____ Provided records
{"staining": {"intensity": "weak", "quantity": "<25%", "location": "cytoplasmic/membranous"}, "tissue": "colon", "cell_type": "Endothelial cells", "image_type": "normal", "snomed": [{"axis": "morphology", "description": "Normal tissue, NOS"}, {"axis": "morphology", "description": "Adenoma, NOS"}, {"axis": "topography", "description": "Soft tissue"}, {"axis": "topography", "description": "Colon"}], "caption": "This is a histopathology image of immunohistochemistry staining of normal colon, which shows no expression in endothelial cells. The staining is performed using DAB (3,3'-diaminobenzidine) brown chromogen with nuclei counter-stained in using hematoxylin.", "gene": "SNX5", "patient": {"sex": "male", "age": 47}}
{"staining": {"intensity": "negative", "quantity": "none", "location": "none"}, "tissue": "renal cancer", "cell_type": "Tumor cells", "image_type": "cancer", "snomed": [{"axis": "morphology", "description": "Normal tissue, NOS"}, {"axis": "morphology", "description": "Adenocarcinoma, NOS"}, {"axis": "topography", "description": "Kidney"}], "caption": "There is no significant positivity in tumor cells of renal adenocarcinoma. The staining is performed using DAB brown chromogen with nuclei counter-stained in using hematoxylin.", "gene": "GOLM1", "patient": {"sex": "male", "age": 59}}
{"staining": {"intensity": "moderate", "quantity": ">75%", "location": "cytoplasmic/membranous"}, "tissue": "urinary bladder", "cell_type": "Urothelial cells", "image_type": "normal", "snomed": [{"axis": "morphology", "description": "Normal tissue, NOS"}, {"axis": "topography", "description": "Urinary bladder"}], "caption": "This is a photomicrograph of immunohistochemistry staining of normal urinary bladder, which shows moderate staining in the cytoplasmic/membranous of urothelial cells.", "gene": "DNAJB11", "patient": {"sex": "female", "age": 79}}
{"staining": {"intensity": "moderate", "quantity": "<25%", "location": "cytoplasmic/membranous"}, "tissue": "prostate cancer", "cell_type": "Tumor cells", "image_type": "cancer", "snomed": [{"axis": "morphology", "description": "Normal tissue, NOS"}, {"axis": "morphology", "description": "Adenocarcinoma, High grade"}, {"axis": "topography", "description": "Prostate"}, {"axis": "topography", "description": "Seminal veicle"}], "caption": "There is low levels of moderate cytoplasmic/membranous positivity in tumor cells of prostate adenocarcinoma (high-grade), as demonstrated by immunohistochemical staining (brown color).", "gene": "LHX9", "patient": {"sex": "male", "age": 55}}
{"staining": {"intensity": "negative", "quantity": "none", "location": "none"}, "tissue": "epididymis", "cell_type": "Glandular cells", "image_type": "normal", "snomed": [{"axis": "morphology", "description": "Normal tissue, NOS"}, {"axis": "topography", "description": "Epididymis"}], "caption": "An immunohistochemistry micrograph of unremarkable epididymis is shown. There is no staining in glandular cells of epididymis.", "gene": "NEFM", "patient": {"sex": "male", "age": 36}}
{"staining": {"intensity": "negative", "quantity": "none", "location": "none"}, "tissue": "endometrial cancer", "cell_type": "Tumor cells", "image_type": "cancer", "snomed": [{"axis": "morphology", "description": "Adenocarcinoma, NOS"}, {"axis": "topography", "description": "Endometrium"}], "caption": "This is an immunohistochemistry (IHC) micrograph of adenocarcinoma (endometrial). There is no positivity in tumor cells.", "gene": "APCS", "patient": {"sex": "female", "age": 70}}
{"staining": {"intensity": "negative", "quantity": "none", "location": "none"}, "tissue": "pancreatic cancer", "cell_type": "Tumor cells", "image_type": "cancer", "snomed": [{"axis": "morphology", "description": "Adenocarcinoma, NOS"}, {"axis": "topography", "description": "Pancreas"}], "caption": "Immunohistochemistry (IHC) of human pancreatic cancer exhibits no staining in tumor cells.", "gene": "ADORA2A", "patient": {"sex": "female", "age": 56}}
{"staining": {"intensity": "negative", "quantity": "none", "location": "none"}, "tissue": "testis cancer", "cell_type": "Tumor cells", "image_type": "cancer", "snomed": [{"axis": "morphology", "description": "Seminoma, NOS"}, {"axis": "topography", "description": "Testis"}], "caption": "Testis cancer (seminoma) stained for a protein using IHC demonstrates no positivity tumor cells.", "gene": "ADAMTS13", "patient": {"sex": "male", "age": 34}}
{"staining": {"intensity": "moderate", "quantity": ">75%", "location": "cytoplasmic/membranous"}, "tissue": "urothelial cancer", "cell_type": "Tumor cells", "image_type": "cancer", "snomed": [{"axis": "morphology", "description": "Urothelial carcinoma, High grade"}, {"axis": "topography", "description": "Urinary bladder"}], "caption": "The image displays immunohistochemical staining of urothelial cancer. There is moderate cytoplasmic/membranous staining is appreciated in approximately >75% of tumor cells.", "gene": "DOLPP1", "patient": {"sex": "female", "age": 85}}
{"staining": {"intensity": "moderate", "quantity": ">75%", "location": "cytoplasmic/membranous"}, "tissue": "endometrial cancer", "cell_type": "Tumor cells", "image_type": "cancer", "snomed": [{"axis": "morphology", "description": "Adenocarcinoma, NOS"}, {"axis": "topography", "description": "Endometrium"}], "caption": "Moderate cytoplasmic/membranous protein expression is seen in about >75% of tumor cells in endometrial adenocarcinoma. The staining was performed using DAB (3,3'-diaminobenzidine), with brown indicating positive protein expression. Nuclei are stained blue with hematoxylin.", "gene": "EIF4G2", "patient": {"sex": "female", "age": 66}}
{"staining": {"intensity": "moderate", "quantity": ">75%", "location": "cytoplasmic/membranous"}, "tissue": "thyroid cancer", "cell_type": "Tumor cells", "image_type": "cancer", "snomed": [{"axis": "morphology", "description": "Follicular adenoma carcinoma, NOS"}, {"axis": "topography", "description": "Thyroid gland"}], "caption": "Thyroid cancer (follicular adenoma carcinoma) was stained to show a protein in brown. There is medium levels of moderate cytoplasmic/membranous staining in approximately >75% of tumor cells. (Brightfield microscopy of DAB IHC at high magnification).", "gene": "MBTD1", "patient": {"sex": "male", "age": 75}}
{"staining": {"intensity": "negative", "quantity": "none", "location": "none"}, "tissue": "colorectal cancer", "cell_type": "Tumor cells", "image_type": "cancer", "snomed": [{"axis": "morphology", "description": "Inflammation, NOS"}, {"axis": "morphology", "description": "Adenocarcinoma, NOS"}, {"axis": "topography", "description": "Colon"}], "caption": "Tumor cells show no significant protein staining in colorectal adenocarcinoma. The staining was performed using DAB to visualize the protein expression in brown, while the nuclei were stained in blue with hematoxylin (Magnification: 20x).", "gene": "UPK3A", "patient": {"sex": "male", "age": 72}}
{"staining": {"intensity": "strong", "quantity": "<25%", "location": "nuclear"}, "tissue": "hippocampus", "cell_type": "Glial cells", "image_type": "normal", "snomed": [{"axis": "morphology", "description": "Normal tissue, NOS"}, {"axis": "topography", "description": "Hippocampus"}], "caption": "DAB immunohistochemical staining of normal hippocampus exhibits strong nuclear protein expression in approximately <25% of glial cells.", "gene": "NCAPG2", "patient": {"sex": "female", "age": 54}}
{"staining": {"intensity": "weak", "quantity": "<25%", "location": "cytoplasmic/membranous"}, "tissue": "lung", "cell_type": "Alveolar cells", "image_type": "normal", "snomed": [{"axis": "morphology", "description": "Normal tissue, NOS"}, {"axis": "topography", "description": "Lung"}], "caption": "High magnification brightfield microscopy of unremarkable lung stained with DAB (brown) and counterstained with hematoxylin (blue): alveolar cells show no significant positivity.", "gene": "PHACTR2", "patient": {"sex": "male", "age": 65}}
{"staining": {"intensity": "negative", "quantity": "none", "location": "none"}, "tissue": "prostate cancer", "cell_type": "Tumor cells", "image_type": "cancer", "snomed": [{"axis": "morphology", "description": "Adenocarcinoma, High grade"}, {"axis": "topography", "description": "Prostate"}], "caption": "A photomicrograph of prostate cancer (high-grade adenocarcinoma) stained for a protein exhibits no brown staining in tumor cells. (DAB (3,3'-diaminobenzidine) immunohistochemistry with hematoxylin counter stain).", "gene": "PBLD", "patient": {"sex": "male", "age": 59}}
________
**Task details:** Which lines of the data above contain the string "Urinary"? Copy each of them.

**Your solution:**
{"staining": {"intensity": "moderate", "quantity": ">75%", "location": "cytoplasmic/membranous"}, "tissue": "urinary bladder", "cell_type": "Urothelial cells", "image_type": "normal", "snomed": [{"axis": "morphology", "description": "Normal tissue, NOS"}, {"axis": "topography", "description": "Urinary bladder"}], "caption": "This is a photomicrograph of immunohistochemistry staining of normal urinary bladder, which shows moderate staining in the cytoplasmic/membranous of urothelial cells.", "gene": "DNAJB11", "patient": {"sex": "female", "age": 79}}
{"staining": {"intensity": "moderate", "quantity": ">75%", "location": "cytoplasmic/membranous"}, "tissue": "urothelial cancer", "cell_type": "Tumor cells", "image_type": "cancer", "snomed": [{"axis": "morphology", "description": "Urothelial carcinoma, High grade"}, {"axis": "topography", "description": "Urinary bladder"}], "caption": "The image displays immunohistochemical staining of urothelial cancer. There is moderate cytoplasmic/membranous staining is appreciated in approximately >75% of tumor cells.", "gene": "DOLPP1", "patient": {"sex": "female", "age": 85}}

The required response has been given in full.